Breana's Story, Children at Risk DTS student
At first glance it looked like the beginning of our second week of VBS was absolutely perfect. The kids, ages 2-18, were surprisingly quiet and behaved. My team did a great job sharing stories and the lesson, acting in skits, and doing crafts.
But why did I feel like I had failed those kids? I wanted this week to be special with them but something was missing.
I thought back to my own experiences in VBS as a kid. What meant the most to me was when the staff got to know me and loved me. I knew I needed to do that with these kids, too, but I wasn't sure how. So I asked God to give me his perspective and show me what he felt for each one of the children.
After I did that, I felt like I wore a brand new pair of glasses. The shift in my perspective changed my heart and approach to working with this group of kids. They didn't need a perfectly run program, they just wanted someone to love them. I found myself constantly asking, “How does God see this boy?” “What does he want to do through this girl?” “What does he want to accomplish through me?”
I shared my thoughts with our team and we all agreed to dedicate ourselves to really getting to know the kids this week. We scratched the plans we had made and came up with something totally new! We focused on hands-on activities that would let us build friendships.

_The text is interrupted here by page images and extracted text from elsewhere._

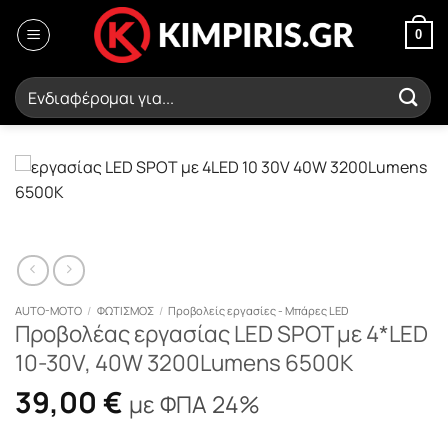
Μετάβαση
στο
0
περιεχόμενο
Αναζήτηση
για:
AUTO-MOTO
/
ΦΩΤΙΣΜΟΣ
/
Προβολείς εργασίες - Μπάρες LED
Προβολέας εργασίας LED SPOT με 4*LED
10-30V, 40W 3200Lumens 6500K
39,00
€
με ΦΠΑ 24%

We made animals, crazy hats, and swords with balloons. We made a cardboard fort, blew bubbles, and drew with chalk. The kids sang along to our songs and did silly motions with us. And some even helped lead the songs, belting out the lyrics into the microphone. On the very last day, we stuffed a piñata with candy and laughed with the kids as they tried to crack it open.
One boy in particular stood out to me from the very first day: 12-year-old Isaiah. He reminded me a lot of myself. The pastor had adopted him, giving him a place to live and, more importantly, to be loved. Isaiah and I clicked right away. He teased me and pestered me like a little brother. One day, he even arrived before VBS began, hopped in our van, and said he would be on my team for the day.
The last day of VBS, Isaiah sat beside me. He rested his head on my shoulder as we listened to the Gospel message.
“God, give me more time with this boy!” I pleaded. Goodbyes have always been hard for me, and Isaiah didn't make it any easier.
Seeing him one last time at church Sunday wouldn't be enough. I didn't know how I'd be able to leave him. Sunday came and I couldn't focus during the service. All I could think about was the kids we had gotten to know so well during VBS. My heart hurt.
“You don't have to go with your team,” Isaiah said for the tenth time. “You can stay right here!”
Isaiah walked us to our van, giving rib-crushing hugs to everyone.
I kept the tears in check until I looked back. There was Isaiah, standing in the empty parking lot, waving goodbye.
I will never forget Isaiah. I hope to see him again and hear what God is continuing to do in his life. I'm so glad we stopped and listened to God in the beginning. I'm glad God shared his heart with us. Even though it hurts to say goodbye, it was worth it to really see these kids. They're going to be world changers. I just know it!